Meet 10 English expressions that are typical of Ireland:
Possibly the most Irish expression of all. It is very common to hear “What’s the craic?” (What’s the good?) among the Irish, which can be a way of asking how the person is, or if they have any news to share. Craic can also mean a conversation, a program between friends – or “role”, as Brazilians like to call it. For example: “We had a great craic” (The conversation was great) or “They’re great craic” (They are great company). There is no translation for the word, so the meaning depends on the context.
Kip generally refers to a nap or nap in any place other than a bed, but the expression can also be used to describe a run-down, ramshackle place. For example: “That bar was a bit of a kip” (That bar was falling apart). The word comes from the Dutch kippe, which means a hut or tent. In the 19th century, it was used in the UK to refer to the pensions where beggars lived.

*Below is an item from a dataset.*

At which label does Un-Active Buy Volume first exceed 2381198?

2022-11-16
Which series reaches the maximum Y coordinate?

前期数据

This term has many uses and may confuse some newcomers to Ireland. While in English grand means “grand” or “magnificent”, in Ireland it usually means “okay” or “beauty”, usually in response to a question. For example: “How are you? – I’m grand” (How are you? – I’m fine) or “We will meet you there – Grand!” we found it there – Great!).

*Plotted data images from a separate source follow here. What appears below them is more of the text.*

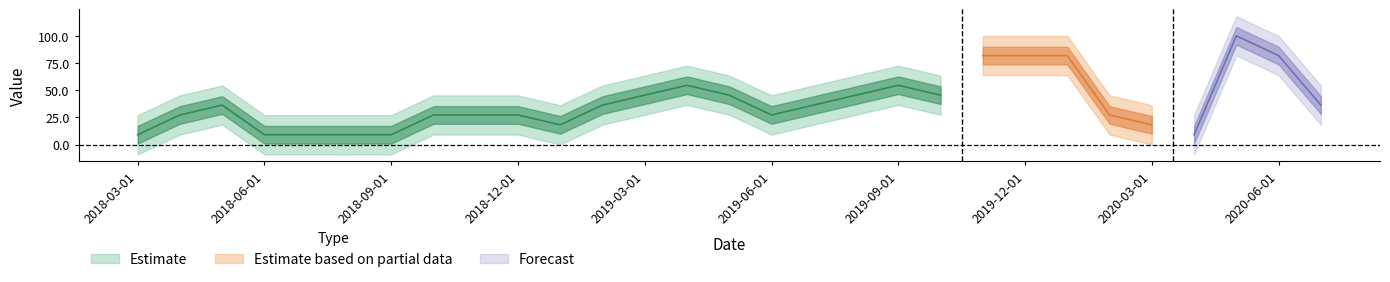

What is the label of the 17th point from the left?

2019-07-01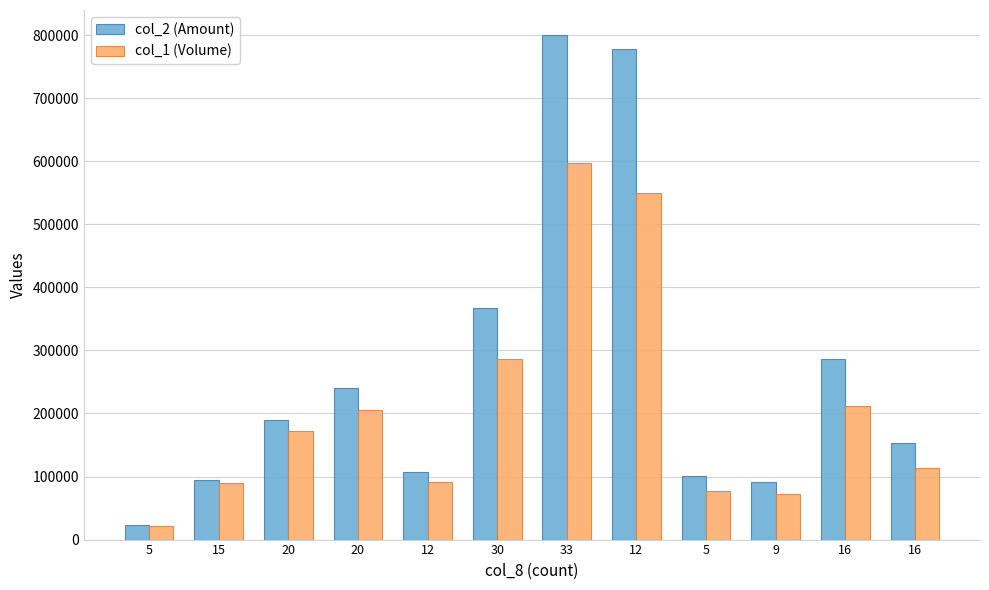

At which category is the sum across all series the highest?

33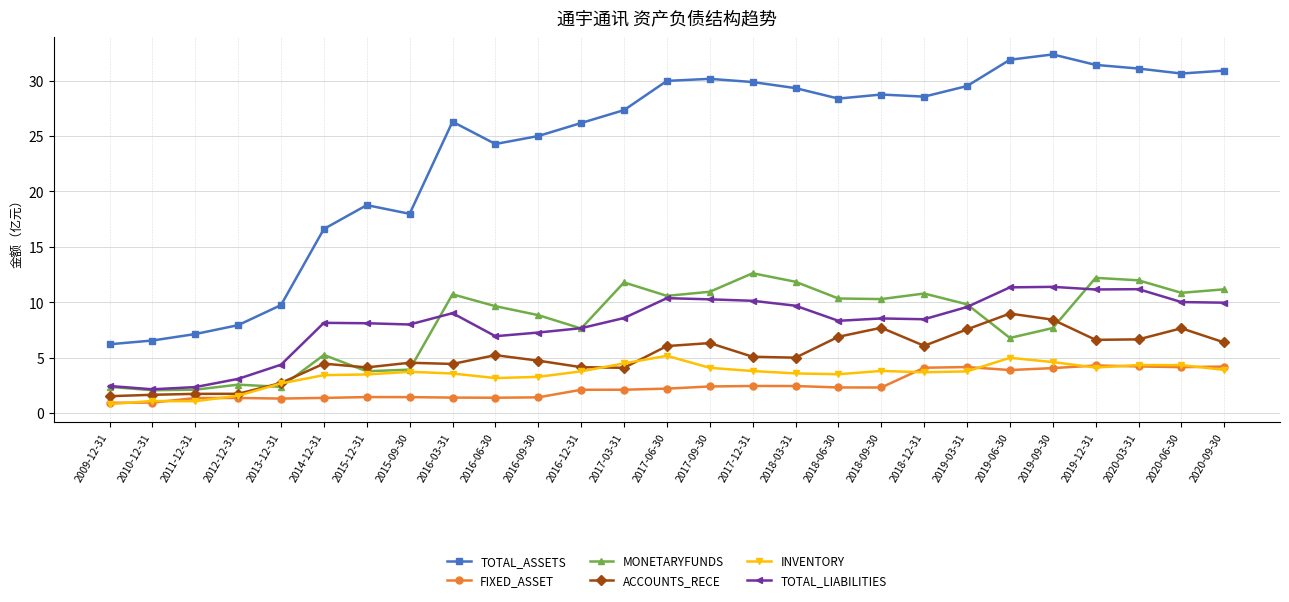

True or false: ACCOUNTS_RECE has more than 2 points higher than both neighbors.

True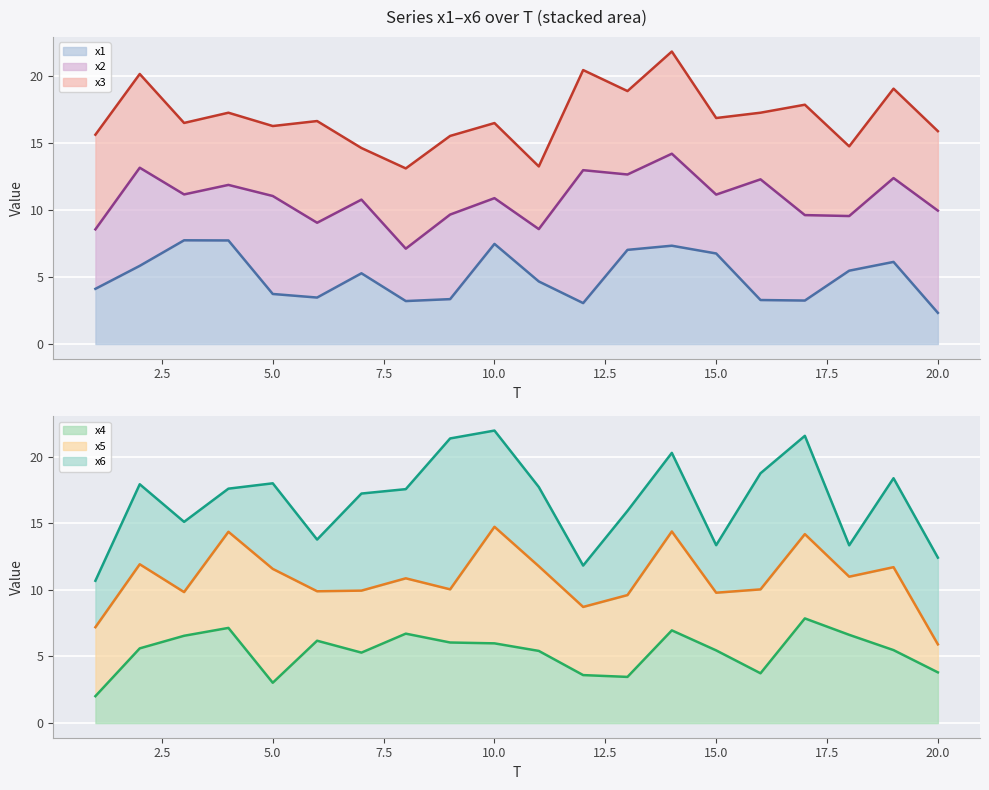

How many interior local valleys does the x3 line series have?

7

In Ireland, if someone says they go to the Jacks, it means they go to the bathroom. Nobody knows for sure the origin of the expression. Some believe it is derived from jakes, a term used during the Tudor period to refer to ancient latrines and toilets. The expression is quite informal and is generally used to refer to public restrooms. For example: “I’ll be back in a minute, I’m going to find the Jacks” (I’ll be right back, I’ll go find the bathroom).
Be careful not to confuse the jacks with jackeen, which is a derogatory term used to refer to the people of Dublin. Some say that the expression is derived from the name Jack, a common nickname for the names James and John in English. Others suggest that the term refers to the Union Jack, the flag of the United Kingdom. At the time of the Empire, Dublin was the center of English rule in Ireland, so the people of the capital came to be known as Jackeens, or “Little Englishmen”.
Pale means “pale”. But in Ireland, The Pale is a term used to refer to the area around Dublin. This is because, during the Norman invasion of Ireland, the capital came under British control and was separated from the rest of the territory by a fence (palisade, in English, or just pale< /em>). Thus, the expression beyond the pale (beyond the fence) was used to refer to the entire territory outside Dublin that was considered uncivilized.
Maybe this is the best translation for “zoar”, as we use it in Brazil. In Ireland, to slag someone means to make fun of someone, with no intention of offending. For example: “Relax, he was only slagging you” (Relax, he was just making fun of you). But be careful: slag means “whore” or “slut” in England, which is pretty offensive.
This is one of the many expressions used in Ireland to say that one is drunk, as well as locked, moudy, fluthered, langers and many others.